Zulip Chat Archive
Stream: metaprogramming / tactics
Topic: How to call a simp lemma within a simproc?
George Pîrlea (Dec 30 2024 at 09:01):
This doesn't work, and I'm not sure why. Any clue what I'm doing wrong?
import Lean
open Lean Meta Elab Tactic
def elim_exists_eq_impl : Simp.Simproc := fun e => do
let thms := (← (simpOnlyBuiltins ++ [``exists_eq_left]).foldlM (·.addConst ·) ({} : SimpTheorems))
let ctx : Simp.Context := {
config := (← Simp.getContext).config
simpTheorems := #[thms]
congrTheorems := (← getSimpCongrTheorems)
}
let (res, _stats) ← Simp.main e ctx
trace[debug] "Result: {res.expr}"
return .continue res
#check exists_eq_left
-- I'm not sure if this (pattern declaration) is needed
simproc_decl elim_exists_eq (∃ _, _) := elim_exists_eq_impl
set_option trace.debug true
theorem xx (s' : Nat): ∃ s, s = s' ∧ True := by
-- simp only [exists_eq_left] -- this works
simp only [elim_exists_eq] -- this doesn't; WHY?
To give some context of what I'm trying to accomplish:
I have a larger simproc to eliminate redundant existential quantifiers in goals by "pushing" the quantified variable to the right (such that it's the right-most quantifier) and then "pushing" the equality involving that quantifier to the left over conjunction in the quantified formula (such that's it's the left-most conjunct).
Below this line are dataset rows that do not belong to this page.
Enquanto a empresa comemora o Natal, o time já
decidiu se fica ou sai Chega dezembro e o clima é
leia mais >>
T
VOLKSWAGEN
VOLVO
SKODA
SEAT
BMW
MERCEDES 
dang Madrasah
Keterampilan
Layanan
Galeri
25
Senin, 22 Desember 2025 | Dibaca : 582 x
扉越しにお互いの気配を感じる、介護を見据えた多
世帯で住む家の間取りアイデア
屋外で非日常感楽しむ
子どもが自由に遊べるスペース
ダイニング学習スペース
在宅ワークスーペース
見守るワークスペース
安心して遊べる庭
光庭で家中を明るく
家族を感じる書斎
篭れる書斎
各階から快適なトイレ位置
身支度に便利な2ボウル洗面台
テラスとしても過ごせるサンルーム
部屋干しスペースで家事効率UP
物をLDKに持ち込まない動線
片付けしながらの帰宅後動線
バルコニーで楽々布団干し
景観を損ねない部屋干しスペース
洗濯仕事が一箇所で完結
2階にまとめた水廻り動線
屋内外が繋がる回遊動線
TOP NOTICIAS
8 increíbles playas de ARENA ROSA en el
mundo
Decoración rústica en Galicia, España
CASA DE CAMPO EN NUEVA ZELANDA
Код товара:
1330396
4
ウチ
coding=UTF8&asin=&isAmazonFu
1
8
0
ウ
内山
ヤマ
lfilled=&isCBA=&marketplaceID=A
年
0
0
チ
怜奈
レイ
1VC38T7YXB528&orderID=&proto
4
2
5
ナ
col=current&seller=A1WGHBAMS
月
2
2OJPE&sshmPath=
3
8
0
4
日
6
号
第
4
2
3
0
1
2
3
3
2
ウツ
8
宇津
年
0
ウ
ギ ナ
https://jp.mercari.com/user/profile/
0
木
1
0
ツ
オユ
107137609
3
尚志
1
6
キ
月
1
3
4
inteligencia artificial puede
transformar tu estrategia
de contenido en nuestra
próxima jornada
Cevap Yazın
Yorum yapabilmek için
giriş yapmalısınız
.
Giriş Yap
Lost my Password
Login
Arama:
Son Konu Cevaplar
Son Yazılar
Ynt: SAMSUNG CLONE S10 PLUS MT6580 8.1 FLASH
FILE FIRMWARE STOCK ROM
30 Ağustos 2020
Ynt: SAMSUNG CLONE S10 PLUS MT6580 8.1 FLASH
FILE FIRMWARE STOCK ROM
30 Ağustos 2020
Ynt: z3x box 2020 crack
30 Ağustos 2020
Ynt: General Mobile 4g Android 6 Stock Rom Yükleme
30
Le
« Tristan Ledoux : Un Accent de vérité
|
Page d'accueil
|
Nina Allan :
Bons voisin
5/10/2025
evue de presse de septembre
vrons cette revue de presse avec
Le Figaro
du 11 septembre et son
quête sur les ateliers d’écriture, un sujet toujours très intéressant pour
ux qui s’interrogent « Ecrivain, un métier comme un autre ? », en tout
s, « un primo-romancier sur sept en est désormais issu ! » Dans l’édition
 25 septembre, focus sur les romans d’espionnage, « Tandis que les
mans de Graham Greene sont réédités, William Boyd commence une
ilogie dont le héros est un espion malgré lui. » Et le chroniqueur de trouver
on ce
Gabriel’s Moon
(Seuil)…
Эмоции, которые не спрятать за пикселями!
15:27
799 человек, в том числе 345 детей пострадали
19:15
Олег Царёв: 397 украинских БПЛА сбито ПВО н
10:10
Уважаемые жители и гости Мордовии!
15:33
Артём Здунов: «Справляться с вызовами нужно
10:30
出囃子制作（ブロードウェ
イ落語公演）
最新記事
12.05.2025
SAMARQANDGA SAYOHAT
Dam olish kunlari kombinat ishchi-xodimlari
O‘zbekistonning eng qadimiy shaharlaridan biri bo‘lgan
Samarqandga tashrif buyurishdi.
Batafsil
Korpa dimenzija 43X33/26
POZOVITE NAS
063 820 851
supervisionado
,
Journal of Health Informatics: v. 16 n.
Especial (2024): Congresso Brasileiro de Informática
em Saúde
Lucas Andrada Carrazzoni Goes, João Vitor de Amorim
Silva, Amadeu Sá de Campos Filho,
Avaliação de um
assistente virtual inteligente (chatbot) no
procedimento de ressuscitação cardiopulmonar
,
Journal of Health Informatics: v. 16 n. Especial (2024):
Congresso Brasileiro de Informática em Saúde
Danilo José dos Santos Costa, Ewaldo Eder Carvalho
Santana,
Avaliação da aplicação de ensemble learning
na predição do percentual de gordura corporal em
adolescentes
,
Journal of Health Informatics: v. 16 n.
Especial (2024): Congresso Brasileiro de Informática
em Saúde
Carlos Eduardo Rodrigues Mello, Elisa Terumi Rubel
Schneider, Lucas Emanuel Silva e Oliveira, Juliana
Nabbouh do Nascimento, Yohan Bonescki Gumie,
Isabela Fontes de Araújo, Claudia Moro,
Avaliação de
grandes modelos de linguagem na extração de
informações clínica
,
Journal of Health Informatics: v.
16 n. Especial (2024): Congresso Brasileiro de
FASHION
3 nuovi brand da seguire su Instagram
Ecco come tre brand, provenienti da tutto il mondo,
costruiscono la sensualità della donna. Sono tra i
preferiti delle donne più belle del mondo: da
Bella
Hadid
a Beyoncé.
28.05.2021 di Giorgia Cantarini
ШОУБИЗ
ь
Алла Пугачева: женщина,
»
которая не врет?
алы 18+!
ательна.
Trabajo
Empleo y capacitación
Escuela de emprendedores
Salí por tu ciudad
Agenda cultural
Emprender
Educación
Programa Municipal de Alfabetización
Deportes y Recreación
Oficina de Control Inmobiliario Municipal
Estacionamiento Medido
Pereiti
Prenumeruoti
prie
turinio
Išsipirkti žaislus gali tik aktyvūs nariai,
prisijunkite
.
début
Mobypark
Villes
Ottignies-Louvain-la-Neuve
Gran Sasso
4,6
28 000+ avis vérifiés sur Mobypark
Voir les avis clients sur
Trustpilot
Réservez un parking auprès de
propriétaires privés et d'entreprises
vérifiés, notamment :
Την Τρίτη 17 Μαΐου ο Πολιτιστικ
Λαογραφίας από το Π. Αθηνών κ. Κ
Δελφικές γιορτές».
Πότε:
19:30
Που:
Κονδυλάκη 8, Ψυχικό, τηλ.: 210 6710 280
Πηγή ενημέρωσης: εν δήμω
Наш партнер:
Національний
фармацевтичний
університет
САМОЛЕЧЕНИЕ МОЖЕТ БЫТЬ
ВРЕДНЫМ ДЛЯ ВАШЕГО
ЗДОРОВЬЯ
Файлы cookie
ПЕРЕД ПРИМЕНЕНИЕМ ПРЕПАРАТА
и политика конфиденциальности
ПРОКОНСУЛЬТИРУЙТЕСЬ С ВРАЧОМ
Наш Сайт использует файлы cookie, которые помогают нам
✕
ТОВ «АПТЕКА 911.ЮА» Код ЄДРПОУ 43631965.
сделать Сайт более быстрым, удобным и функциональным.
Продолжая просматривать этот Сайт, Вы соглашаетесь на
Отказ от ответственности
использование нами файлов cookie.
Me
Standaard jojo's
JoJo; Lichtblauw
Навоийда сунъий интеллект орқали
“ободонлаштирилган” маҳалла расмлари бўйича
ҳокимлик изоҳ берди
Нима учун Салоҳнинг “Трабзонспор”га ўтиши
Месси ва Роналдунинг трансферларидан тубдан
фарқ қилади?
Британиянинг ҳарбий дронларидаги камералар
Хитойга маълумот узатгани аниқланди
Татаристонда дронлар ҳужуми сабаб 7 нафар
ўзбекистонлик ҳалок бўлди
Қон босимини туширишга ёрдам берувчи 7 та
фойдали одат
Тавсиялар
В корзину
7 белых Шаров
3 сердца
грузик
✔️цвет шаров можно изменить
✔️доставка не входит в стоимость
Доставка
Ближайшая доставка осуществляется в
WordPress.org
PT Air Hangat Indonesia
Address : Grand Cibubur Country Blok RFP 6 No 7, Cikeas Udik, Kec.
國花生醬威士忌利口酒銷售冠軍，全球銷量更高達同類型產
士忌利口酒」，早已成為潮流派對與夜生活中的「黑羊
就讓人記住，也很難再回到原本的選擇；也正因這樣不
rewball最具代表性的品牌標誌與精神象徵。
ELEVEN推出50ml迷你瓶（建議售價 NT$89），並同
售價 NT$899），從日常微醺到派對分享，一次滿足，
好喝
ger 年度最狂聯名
After this transformation (and potentially using and_assoc), exists_eq_left should get rid of the quantifier. I'd want to call exists_eq_left within my larger simproc, but I don't know how.
George Pîrlea (Dec 30 2024 at 09:30):
"Manually" recreating the behaviour of exists_eq_left as a simproc works, but is quite unwieldly:
import Lean
open Lean Meta Elab Tactic
theorem exists_eq_left_thm : ∀ {α : Sort u_1} {p : α → Prop} {a' : α}, (∃ a, a = a' ∧ p a) = p a' :=
propext exists_eq_left
def elim_exists_manual : Simp.Simproc := fun e => do
let_expr Exists t eBody := e | return .continue
-- the body of an `∃` is a lambda
let step ← lambdaBoundedTelescope eBody (maxFVars := 1) (fun ks lBody => do
let #[k] := ks
| throwError "Expected exactly one variable in the lambda telescope"
let_expr And l r ← lBody | return .continue
let_expr Eq _ lhs rhs ← l | return .continue
if ← isDefEq lhs k then
let r' ← mkLambdaFVars #[lhs] r
let newBody ← Core.betaReduce $ mkAppN r' #[rhs]
let proof ← mkAppOptM ``exists_eq_left_thm #[t, r', rhs]
return .done { expr := newBody, proof? := proof }
else
return .continue
)
return step
simproc_decl elim_exists_eq (∃ _, _) := elim_exists_manual
theorem xx (s' : Nat): ∃ s, s = s' ∧ True := by
simp only [elim_exists_eq] -- this works
Last updated: May 02 2025 at 03:31 UTC